◆ Stored records ◆
⟨
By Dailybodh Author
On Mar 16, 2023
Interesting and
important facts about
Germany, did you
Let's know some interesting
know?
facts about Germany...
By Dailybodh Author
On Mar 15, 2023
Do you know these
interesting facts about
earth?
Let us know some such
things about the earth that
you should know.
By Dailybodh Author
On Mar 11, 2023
⟩
◆ Goal of the exercise ◆
Identify each line above that contains the word "some" and copy those lines. Case counts.

◆ Your solution ◆
Let's know some interesting
Let us know some such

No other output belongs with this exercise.